-- DATA --
— begin —

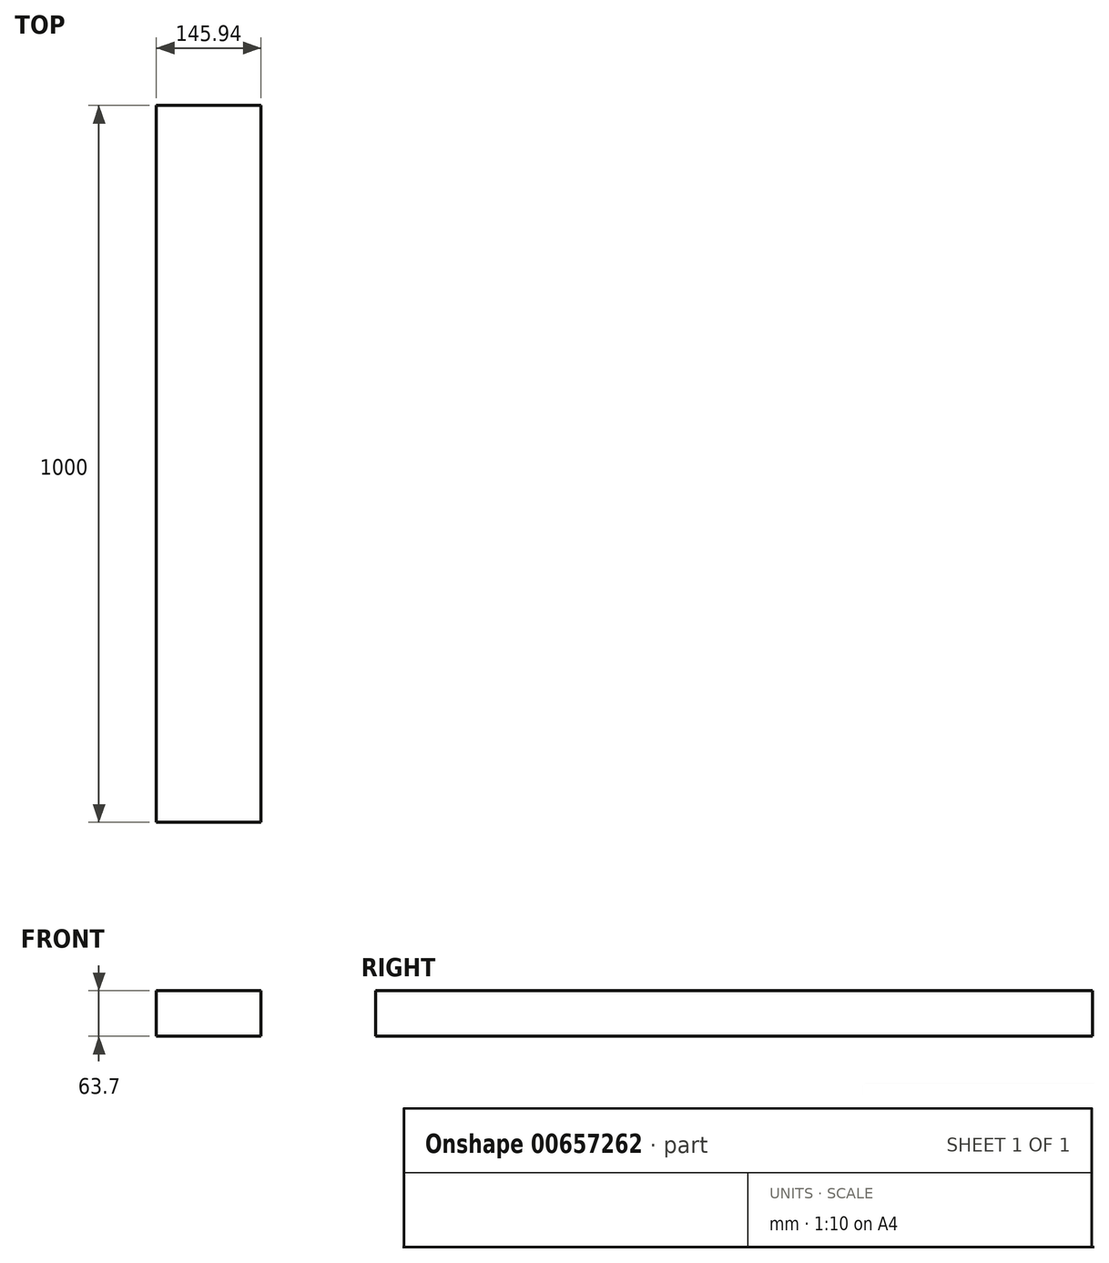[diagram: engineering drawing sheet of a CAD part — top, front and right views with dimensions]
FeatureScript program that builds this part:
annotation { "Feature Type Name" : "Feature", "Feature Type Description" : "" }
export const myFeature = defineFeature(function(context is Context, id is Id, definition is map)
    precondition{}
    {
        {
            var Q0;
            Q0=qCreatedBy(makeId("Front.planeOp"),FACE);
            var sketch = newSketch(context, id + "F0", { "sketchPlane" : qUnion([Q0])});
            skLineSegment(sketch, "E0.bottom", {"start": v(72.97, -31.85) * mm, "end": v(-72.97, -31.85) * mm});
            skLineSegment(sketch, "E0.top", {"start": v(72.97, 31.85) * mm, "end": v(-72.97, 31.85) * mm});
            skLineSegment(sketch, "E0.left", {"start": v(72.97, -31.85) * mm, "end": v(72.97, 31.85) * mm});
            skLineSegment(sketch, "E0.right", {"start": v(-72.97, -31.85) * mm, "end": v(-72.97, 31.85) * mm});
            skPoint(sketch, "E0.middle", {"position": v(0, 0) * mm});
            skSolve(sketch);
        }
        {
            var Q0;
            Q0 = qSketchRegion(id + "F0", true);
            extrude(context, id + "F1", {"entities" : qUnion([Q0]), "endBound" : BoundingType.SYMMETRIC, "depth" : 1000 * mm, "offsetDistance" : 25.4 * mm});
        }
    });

— end —
— begin —

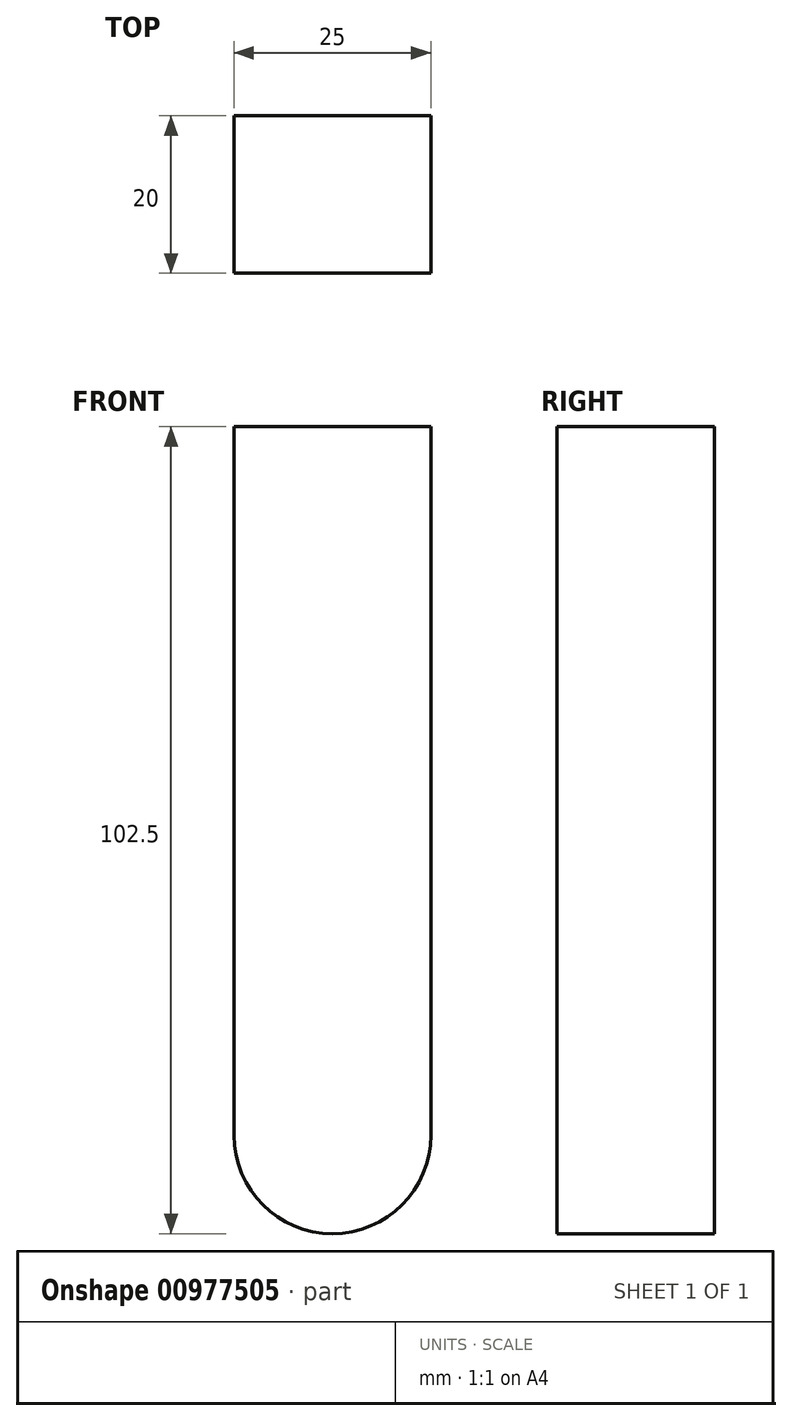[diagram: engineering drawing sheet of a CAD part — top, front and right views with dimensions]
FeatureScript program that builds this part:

— end —
— begin —

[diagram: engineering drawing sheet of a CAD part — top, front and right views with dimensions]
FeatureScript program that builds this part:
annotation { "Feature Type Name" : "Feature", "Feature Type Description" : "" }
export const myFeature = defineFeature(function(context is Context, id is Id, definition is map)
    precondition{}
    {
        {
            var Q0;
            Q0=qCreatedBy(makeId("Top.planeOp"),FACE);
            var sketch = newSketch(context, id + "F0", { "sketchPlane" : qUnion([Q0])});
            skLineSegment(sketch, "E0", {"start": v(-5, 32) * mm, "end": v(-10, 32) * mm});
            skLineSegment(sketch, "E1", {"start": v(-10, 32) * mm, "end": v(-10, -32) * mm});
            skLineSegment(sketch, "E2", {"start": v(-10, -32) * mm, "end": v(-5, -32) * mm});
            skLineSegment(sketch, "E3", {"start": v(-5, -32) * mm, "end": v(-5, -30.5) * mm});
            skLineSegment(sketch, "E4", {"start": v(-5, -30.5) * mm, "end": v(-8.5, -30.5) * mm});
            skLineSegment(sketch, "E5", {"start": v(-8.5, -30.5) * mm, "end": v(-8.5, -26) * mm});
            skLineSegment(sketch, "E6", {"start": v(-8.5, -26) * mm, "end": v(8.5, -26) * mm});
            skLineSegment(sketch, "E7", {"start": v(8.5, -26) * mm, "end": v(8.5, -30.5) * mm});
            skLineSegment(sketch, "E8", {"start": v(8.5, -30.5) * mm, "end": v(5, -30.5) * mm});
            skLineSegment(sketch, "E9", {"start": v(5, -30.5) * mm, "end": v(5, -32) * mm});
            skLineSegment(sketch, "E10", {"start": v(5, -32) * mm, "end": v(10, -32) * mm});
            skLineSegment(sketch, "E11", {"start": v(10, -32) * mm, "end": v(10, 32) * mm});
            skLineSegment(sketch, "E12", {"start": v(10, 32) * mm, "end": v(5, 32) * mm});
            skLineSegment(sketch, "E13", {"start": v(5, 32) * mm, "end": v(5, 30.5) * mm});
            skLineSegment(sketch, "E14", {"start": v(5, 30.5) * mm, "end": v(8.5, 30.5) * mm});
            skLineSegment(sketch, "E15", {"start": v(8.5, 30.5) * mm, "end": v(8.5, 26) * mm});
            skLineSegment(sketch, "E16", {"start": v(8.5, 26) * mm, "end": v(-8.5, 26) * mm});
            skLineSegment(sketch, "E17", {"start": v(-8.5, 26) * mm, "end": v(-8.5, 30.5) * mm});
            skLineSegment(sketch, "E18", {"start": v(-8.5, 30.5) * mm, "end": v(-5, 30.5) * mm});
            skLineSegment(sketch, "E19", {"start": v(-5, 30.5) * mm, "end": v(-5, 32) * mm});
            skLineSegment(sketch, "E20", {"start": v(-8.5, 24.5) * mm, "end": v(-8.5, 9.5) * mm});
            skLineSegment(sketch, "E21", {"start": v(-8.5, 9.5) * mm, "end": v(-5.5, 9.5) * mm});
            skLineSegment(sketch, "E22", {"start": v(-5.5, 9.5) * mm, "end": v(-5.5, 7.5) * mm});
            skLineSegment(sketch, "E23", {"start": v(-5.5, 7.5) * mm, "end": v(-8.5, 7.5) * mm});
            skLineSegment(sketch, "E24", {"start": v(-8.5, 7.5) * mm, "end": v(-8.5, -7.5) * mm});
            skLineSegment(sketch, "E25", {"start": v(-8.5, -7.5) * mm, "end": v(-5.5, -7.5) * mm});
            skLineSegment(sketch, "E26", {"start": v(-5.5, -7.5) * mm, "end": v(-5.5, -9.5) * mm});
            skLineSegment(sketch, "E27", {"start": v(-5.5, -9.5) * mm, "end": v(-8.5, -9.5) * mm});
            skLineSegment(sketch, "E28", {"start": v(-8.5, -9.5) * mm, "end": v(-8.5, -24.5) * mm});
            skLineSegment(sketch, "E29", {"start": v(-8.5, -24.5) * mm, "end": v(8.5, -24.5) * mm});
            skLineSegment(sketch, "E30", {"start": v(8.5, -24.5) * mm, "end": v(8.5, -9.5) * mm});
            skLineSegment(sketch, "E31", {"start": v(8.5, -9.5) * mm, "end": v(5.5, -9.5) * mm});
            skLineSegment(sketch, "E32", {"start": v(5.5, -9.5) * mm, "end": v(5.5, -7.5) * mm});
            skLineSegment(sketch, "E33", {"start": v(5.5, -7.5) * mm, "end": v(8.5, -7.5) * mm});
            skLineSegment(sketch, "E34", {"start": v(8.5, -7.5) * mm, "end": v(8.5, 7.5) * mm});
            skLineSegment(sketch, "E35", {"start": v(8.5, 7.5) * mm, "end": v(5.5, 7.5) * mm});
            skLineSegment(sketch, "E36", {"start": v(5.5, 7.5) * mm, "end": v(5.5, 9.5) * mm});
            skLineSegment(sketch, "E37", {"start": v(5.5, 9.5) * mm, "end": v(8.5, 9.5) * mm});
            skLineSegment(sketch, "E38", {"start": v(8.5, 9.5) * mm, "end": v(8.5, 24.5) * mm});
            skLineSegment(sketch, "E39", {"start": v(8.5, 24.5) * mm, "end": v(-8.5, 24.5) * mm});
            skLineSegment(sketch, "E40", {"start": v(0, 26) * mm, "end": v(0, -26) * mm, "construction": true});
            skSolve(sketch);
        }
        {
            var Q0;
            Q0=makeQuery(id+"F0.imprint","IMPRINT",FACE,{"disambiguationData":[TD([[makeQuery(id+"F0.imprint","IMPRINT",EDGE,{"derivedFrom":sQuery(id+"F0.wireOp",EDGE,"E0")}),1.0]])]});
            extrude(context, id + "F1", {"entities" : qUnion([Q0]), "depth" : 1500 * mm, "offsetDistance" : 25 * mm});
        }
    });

— end —

-- DO THIS --
Collect every line in the entries above that contains the string "offsetDistance", matching case exactly.

-- RESULT FOR THIS TASK --
            extrude(context, id + "F1", {"entities" : qUnion([Q0]), "endBound" : BoundingType.SYMMETRIC, "depth" : 1000 * mm, "offsetDistance" : 25.4 * mm});
            extrude(context, id + "F1", {"entities" : qUnion([Q0]), "depth" : 1500 * mm, "offsetDistance" : 25 * mm});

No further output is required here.